TIPA: 'Plastic' film you can compost
By Ruth Schuster
Haaretz, Israel
Many wonderful things, from chocolate to cars, may fleetingly boost our well-being but ultimately bear a heavy price, whether to our thighs or to the planet. One of the most irreconcilable is plastic.
It's a bitter irony that plastic lives up to its hype: it really does isolate your sandwich from the environment, and it lasts forever. Moreover, recycling isn't going to save the whales. We may religiously discard bottles in recycling bins, but the fact is that most plastic is not even recyclable.
Among the worst offenders we barely notice is the plastic film that wraps everything from organic granola to socks.

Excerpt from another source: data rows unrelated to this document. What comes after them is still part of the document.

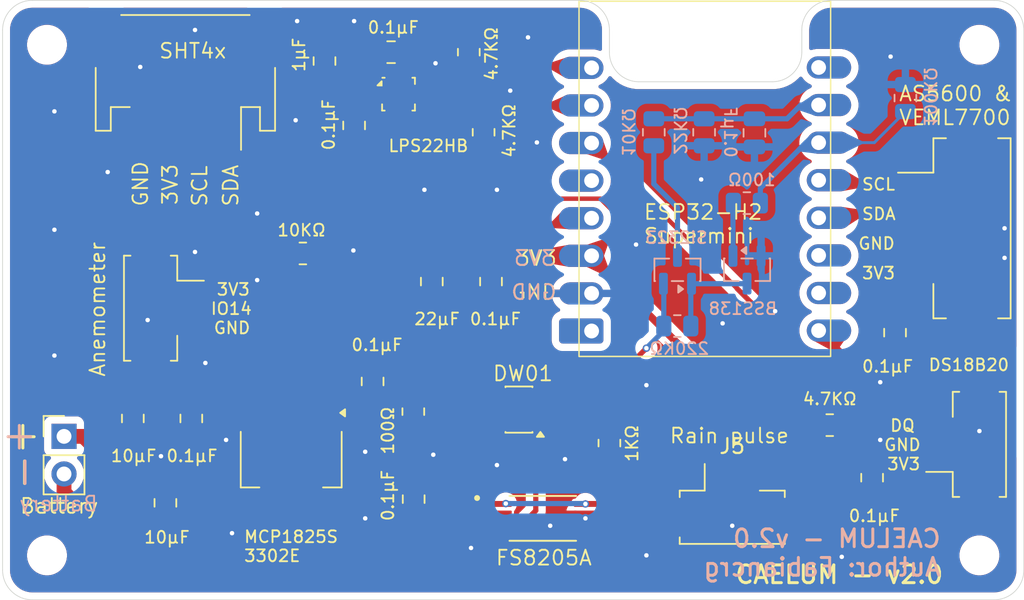
<source format=kicad_pcb>
(kicad_pcb
	(version 20241229)
	(generator "pcbnew")
	(generator_version "9.0")
	(general
		(thickness 1.6)
		(legacy_teardrops no)
	)
	(paper "A4")
	(layers
		(0 "F.Cu" signal)
		(2 "B.Cu" signal)
		(9 "F.Adhes" user "F.Adhesive")
		(11 "B.Adhes" user "B.Adhesive")
		(13 "F.Paste" user)
		(15 "B.Paste" user)
		(5 "F.SilkS" user "F.Silkscreen")
		(7 "B.SilkS" user "B.Silkscreen")
		(1 "F.Mask" user)
		(3 "B.Mask" user)
		(17 "Dwgs.User" user "User.Drawings")
		(19 "Cmts.User" user "User.Comments")
		(21 "Eco1.User" user "User.Eco1")
		(23 "Eco2.User" user "User.Eco2")
		(25 "Edge.Cuts" user)
		(27 "Margin" user)
		(31 "F.CrtYd" user "F.Courtyard")
		(29 "B.CrtYd" user "B.Courtyard")
		(35 "F.Fab" user)
		(33 "B.Fab" user)
		(39 "User.1" user)
		(41 "User.2" user)
		(43 "User.3" user)
		(45 "User.4" user)
	)
	(setup
		(pad_to_mask_clearance 0)
		(allow_soldermask_bridges_in_footprints no)
		(tenting front back)
		(pcbplotparams
			(layerselection 0x00000000_00000000_55555555_5755f5ff)
			(plot_on_all_layers_selection 0x00000000_00000000_00000000_00000000)
			(disableapertmacros no)
			(usegerberextensions yes)
			(usegerberattributes yes)
			(usegerberadvancedattributes yes)
			(creategerberjobfile no)
			(dashed_line_dash_ratio 12.000000)
			(dashed_line_gap_ratio 3.000000)
			(svgprecision 4)
			(plotframeref no)
			(mode 1)
			(useauxorigin no)
			(hpglpennumber 1)
			(hpglpenspeed 20)
			(hpglpendiameter 15.000000)
			(pdf_front_fp_property_popups yes)
			(pdf_back_fp_property_popups yes)
			(pdf_metadata yes)
			(pdf_single_document no)
			(dxfpolygonmode yes)
			(dxfimperialunits yes)
			(dxfusepcbnewfont yes)
			(psnegative no)
			(psa4output no)
			(plot_black_and_white yes)
			(sketchpadsonfab no)
			(plotpadnumbers no)
			(hidednponfab no)
			(sketchdnponfab yes)
			(crossoutdnponfab yes)
			(subtractmaskfromsilk no)
			(outputformat 1)
			(mirror no)
			(drillshape 0)
			(scaleselection 1)
			(outputdirectory "Gerber/")
		)
	)
	(net 0 "")
	(net 1 "Net-(U1-VCC)")
	(net 2 "BATT-")
	(net 3 "OUT-")
	(net 4 "BATT+")
	(net 5 "+3V3")
	(net 6 "Net-(U1-CS)")
	(net 7 "unconnected-(U1-TD-Pad4)")
	(net 8 "GPIO12")
	(net 9 "SDA")
	(net 10 "SCL")
	(net 11 "unconnected-(U3-5V-Pad9)")
	(net 12 "SCL_2")
	(net 13 "SDA_2")
	(net 14 "Net-(Q2-D)")
	(net 15 "GPIO24")
	(net 16 "Net-(Q1-D12-Pad1)")
	(net 17 "Net-(Q1-G1)")
	(net 18 "Net-(Q1-G2)")
	(net 19 "unconnected-(U3-IO13-Pad5)")
	(net 20 "unconnected-(U3-IO23-Pad18)")
	(net 21 "unconnected-(U3-IO0-Pad17)")
	(net 22 "GPIO4")
	(net 23 "unconnected-(U3-IO5-Pad12)")
	(net 24 "GPIO14")
	(net 25 "GPIO3")
	(net 26 "Net-(Q3-D)")
	(net 27 "Net-(Q2-G)")
	(net 28 "Net-(U5-GND-Pad3)")
	(net 29 "unconnected-(U5-SA0-Pad5)")
	(net 30 "unconnected-(U5-Vdd_IO-Pad1)")
	(net 31 "unconnected-(U5-SCL-Pad2)")
	(net 32 "unconnected-(U5-INT_DRDY-Pad7)")
	(net 33 "unconnected-(U5-~{CS}-Pad6)")
	(net 34 "unconnected-(U5-VDD-Pad10)")
	(net 35 "unconnected-(U5-SDA-Pad4)")
	(footprint "Capacitor_SMD:C_0805_2012Metric" (layer "F.Cu") (at 72.25 29))
	(footprint "Capacitor_SMD:C_0805_2012Metric" (layer "F.Cu") (at 75 44.5 -90))
	(footprint "MountingHole:MountingHole_2.2mm_M2" (layer "F.Cu") (at 49 63))
	(footprint "MountingHole:MountingHole_2.2mm_M2" (layer "F.Cu") (at 112 28.5))
	(footprint "Package_LGA:ST_HLGA-10_2x2mm_P0.5mm_LayoutBorder3x2y" (layer "F.Cu") (at 72.75 31.8375))
	(footprint "Capacitor_SMD:C_0805_2012Metric" (layer "F.Cu") (at 54.8 53.75 90))
	(footprint "Resistor_SMD:R_0805_2012Metric" (layer "F.Cu") (at 77.5 29 90))
	(footprint "Resistor_SMD:R_0805_2012Metric" (layer "F.Cu") (at 87 55.4125 -90))
	(footprint "Capacitor_SMD:C_0805_2012Metric" (layer "F.Cu") (at 58.75 53.75 90))
	(footprint "Connector_Hirose:Hirose_DF13C_CL535-0403-5-51_1x03-1MP_P1.25mm_Vertical" (layer "F.Cu") (at 95.3 59.175))
	(footprint "Capacitor_SMD:C_0805_2012Metric" (layer "F.Cu") (at 79 44.5 -90))
	(footprint "Capacitor_SMD:C_0805_2012Metric" (layer "F.Cu") (at 106.3 47.95 -90))
	(footprint "MountingHole:MountingHole_2.2mm_M2" (layer "F.Cu") (at 49 28.5))
	(footprint "Resistor_SMD:R_0805_2012Metric" (layer "F.Cu") (at 101.8875 54.2))
	(footprint "Capacitor_SMD:C_0805_2012Metric" (layer "F.Cu") (at 57 59.45 90))
	(footprint "Capacitor_SMD:C_0805_2012Metric" (layer "F.Cu") (at 73.775 59.2 -90))
	(footprint "FS8205A:SOP65P640X120-8N-FC" (layer "F.Cu") (at 82.5 60.5))
	(footprint "Package_TO_SOT_SMD:SOT-223-3_TabPin2" (layer "F.Cu") (at 65.5 56.5 -90))
	(footprint "Resistor_SMD:R_0805_2012Metric" (layer "F.Cu") (at 66.2875 42.6))
	(footprint "Connector_Hirose:Hirose_DF13C_CL535-0403-5-51_1x03-1MP_P1.25mm_Vertical" (layer "F.Cu") (at 110.75 55.5 90))
	(footprint "Connector_PinHeader_2.54mm:PinHeader_1x02_P2.54mm_Vertical" (layer "F.Cu") (at 50.15 54.96))
	(footprint "MountingHole:MountingHole_2.2mm_M2" (layer "F.Cu") (at 112 63))
	(footprint "Capacitor_SMD:C_0805_2012Metric" (layer "F.Cu") (at 69.75 33.95 -90))
	(footprint "esp32-h2-supermini:ESP32H2-Supermini" (layer "F.Cu") (at 92.947363 50.559822))
	(footprint "Capacitor_SMD:C_0805_2012Metric" (layer "F.Cu") (at 104.75 57.75 90))
	(footprint "Resistor_SMD:R_0805_2012Metric" (layer "F.Cu") (at 73.75 53.2875 -90))
	(footprint "Resistor_SMD:R_0805_2012Metric" (layer "F.Cu") (at 78.5 34.4125 -90))
	(footprint "Capacitor_SMD:C_0805_2012Metric" (layer "F.Cu") (at 67.75 29.6 -90))
	(footprint "Connector_JST:JST_PH_S4B-PH-SM4-TB_1x04-1MP_P2.00mm_Horizontal" (layer "F.Cu") (at 58.35 31 180))
	(footprint "Connector_Hirose:Hirose_DF13C_CL535-0403-5-51_1x03-1MP_P1.25mm_Vertical" (layer "F.Cu") (at 57.25 46.3 -90))
	(footprint "Capacitor_SMD:C_0805_2012Metric" (layer "F.Cu") (at 71 51.25 90))
	(footprint "Package_TO_SOT_SMD:SOT-23-6" (layer "F.Cu") (at 80.8875 53.15 180))
	(footprint "Connector_JST:JST_PH_B4B-PH-SM4-TB_1x04-1MP_P2.00mm_Vertical" (layer "F.Cu") (at 109.75 40.9 -90))
	(footprint "Package_TO_SOT_SMD:SOT-23" (layer "B.Cu") (at 96.3 43.7 -90))
	(footprint "Resistor_SMD:R_0805_2012Metric" (layer "B.Cu") (at 96.2875 39.2 180))
	(footprint "Resistor_SMD:R_0805_2012Metric" (layer "B.Cu") (at 90 34.4125 -90))
	(footprint "Resistor_SMD:R_0805_2012Metric" (layer "B.Cu") (at 107 32.1 90))
	(footprint "Resistor_SMD:R_0805_2012Metric" (layer "B.Cu") (at 93.4 34.4125 90))
	(footprint "Capacitor_SMD:C_0805_2012Metric" (layer "B.Cu") (at 96.8 34.45 -90))
	(footprint "Resistor_SMD:R_0805_2012Metric" (layer "B.Cu") (at 91.5875 47.50625))
	(footprint "Package_TO_SOT_SMD:SOT-23"
		(layer "B.Cu")
		(uuid "f94bcd26-8a93-4a9d-b288-dbc702d01bbe")
		(at 91.6 43.70625 90)
		(descr "SOT, 3 Pin (JEDEC TO-236 Var AB https://www.jedec.org/document_search?search_api_views_fulltext=TO-236), generated with kicad-footprint-generator ipc_gullwing_generator.py")
		(tags "SOT TO_SOT_SMD")
		(property "Reference" "Q3"
			(at 0 2.4 90)
			(layer "B.SilkS")
			(hide yes)
			(uuid "497c28aa-e690-4dfd-9718-4a258c1c0033")
			(effects
				(font
					(size 1 1)
					(thickness 0.15)
				)
				(justify mirror)
			)
		)
		(property "Value" "Si2323DS"
			(at 0 -2.4 90)
			(layer "B.Fab")
			(uuid "343efc30-986c-49f3-860e-090f3f1936ee")
			(effects
				(font
					(size 1 1)
					(thickness 0.15)
				)
				(justify mirror)
			)
		)
		(property "Datasheet" "~"
			(at 0 0 90)
			(layer "B.Fab")
			(hide yes)
			(uuid "2a283cb6-7553-4d54-8c08-cc1168e00213")
			(effects
				(font
					(size 1.27 1.27)
					(thickness 0.15)
				)
				(justify mirror)
			)
		)
		(property "Description" "P-MOSFET transistor, gate/source/drain"
			(at 0 0 90)
			(layer "B.Fab")
			(hide yes)
			(uuid "f9db9525-2697-4034-afaf-67e36a2dd4d1")
			(effects
				(font
					(size 1.27 1.27)
					(thickness 0.15)
				)
				(justify mirror)
			)
		)
		(path "/5b49d4ad-38c1-460a-bd9d-dbe31eccc68f")
		(sheetname "/")
		(sheetfile "caelum_v2.kicad_sch")
		(attr smd)
		(fp_line
			(start 0.76 -1.56)
			(end -0.76 -1.56)
			(stroke
				(width 0.12)
				(type solid)
			)
			(layer "B.SilkS")
			(uuid "32b71470-3111-4694-9e5d-0704647723b8")
		)
		(fp_line
			(start -0.76 -1.56)
			(end -0.76 -1.51)
			(stroke
				(width 0.12)
				(type solid)
			)
			(layer "B.SilkS")
			(uuid "17b2c854-b8e5-45b3-8491-c5ce3c764d24")
		)
		(fp_line
			(start 0.76 -0.56)
			(end 0.76 -1.56)
			(stroke
				(width 0.12)
				(type solid)
			)
			(layer "B.SilkS")
			(uuid "babb537a-1090-473c-a3de-8693f66afada")
		)
		(fp_line
			(start -0.76 -0.39)
			(end -0.76 0.39)
			(stroke
				(width 0.12)
				(type solid)
			)
			(layer "B.SilkS")
			(uuid "1df5d0d2-3e1a-436f-8179-2a6f01c0d194")
		)
		(fp_line
			(start -0.76 1.51)
			(end -0.76 1.56)
			(stroke
				(width 0.12)
				(type solid)
			)
			(layer "B.SilkS")
			(uuid "0e0fb50b-2d17-4d78-90b8-95ec5086c543")
		)
		(fp_line
			(start 0.76 1.56)
			(end 0.76 0.56)
			(stroke
				(width 0.12)
				(type solid)
			)
			(layer "B.SilkS")
			(uuid "6283a7c5-7c46-4ea9-a5fb-e44234e6966d")
		)
		(fp_line
			(start -0.76 1.56)
			(end 0.76 1.56)
			(stroke
				(width 0.12)
				(type solid)
			)
			(layer "B.SilkS")
			(uuid "81a2bbc4-7e6b-460a-a358-b78a7690742e")
		)
		(fp_poly
			(pts
				(xy -1.3 0.38) (xy -1.06 0.05) (xy -1.54 0.05)
			)
			(stroke
				(width 0.12)
				(type solid)
			)
			(fill yes)
			(layer "B.SilkS")
			(uuid "bcd2902d-decf-4050-8917-ad4bc4d6918e")
		)
		(fp_line
			(start 0.9 -1.7)
			(end -0.9 -1.7)
			(stroke
				(width 0.05)
				(type solid)
			)
			(layer "B.CrtYd")
			(uuid "120cb
... [263952 chars truncated]
</source>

No practical technology exists to recycle plastic film. If we toss it out with bottles, the recycling plants shrug, weed out the bottles by machine and throw the rest into landfills, explains Merav Koren. She is marketing director for TIPA, an Israel-based company that aims to change all this by making 100 percent compostable packaging film.
"TIPA films look like plastic and behave like plastic but end life like an orange peel," says Koren. Every aspect of it, from the packaging's film to its adhesive, is 100 percent compostable. Not a molecule will be added to the Great Pacific Garbage Patch located between Hawaii and California.
Part of aspiring to save the planet means manufacturing locally. TIPA film is deliberately made using the same machinery used to manufacture conventional plastic, and also using fossil fuels as a source - as well as plant materials, says founder and CEO Daphna Nissenbaum. The crux is that mass-manufacturing machines can be tweaked quickly to make TIPA films. "This model enables us to manufacture where target markets grow, for instance Germany and Italy," Nissenbaum, 51, explains. As its technology catches on and grows more affordable, the company can ramp up quickly to global levels.
But unlike conventional plastic, this wrapping will not stay with us and our children's children forever more. Under the right conditions for composting, TIPA packaging disintegrates into water, carbon dioxide and organic matter that bacteria then degrade, leaving nothing behind.
How would consumers know to throw the films out with organic leavings? The packaging bears a stamp saying so.
Compost is made by sticking organic waste into a bin or a hole in the ground. Leave it there, occasionally moistening and turning it over with something like a pitchfork. Under optimal conditions, in about 180 days, you have compost, which then serves as soil nutrient.
That said, modern urban households have many modern conveniences, such as running water, but let's face it, most lack gardens, let alone composters. Very few homemakers separate organic waste.
To this, Nissenbaum points out that one does not build a company for today's problems and environment but tomorrow's, and the world has realized that waste handling has to change because we're destroying the planet. Regulation, notably in Europe and China, is advancing towards requiring separation of all organic waste.
No need to worry – if TIPA film is tossed out with the regular trash, it will still degrade in the city dump. Like orange peel, unless you decide to mummify and frame it, it will ultimately disappear from your life.
TIPA began developing the compostable film in 2012, achieved certification, as all packaging for food requires, and in 2016 began selling to manufacturers and converters (which package products for manufacturers), chiefly in Europe. Sales grew fourfold in 2017 compared to the prior year, Koren says. The company now has 30 employees.
Price depends on the type of film ordered (the thinner, the cheaper) and other parameters, but may range from a bit more than conventional plastic to a lot more, mainly because the precursor polymers are still relatively expensive. However, the more the technology gains traction, the more affordable it should become, Koren predicts.
Make no mistake; in a compost heap or the trash, TIPA films take their sweet time to fall apart. That is precisely the necessary compromise between the requirements of the manufacturer – that its product remain protected (or bundled) until bought and used – and the requirements of the planet, that the wrapping not emulate diamonds and be forever.
Under appropriate conditions, TIPA films take up to six months to turn into compost, Koren says. Under sub-ideal conditions, which are all other circumstances, the key word is "eventually." But that means years rather than millennia, unlike conventional plastic.
If left sitting on a shelf, the TIPA wrapping starts to degrade only after about a year. That's more than enough for most foodstuffs (and doesn’t really matter for socks, especially if nobody is wearing them). It starts to look a little like a piece of paper left outside, cracking and browning around the edges. Gradually the whole thing falls apart. Crucially, at no point in this degradation process do the TIPA films produce microbeads, which notoriously get into every nook and cranny of the Earth, even the deepest oceans. As they degrade, TIPA films aren't gorgeous, but then they are gone as a packaging for all time.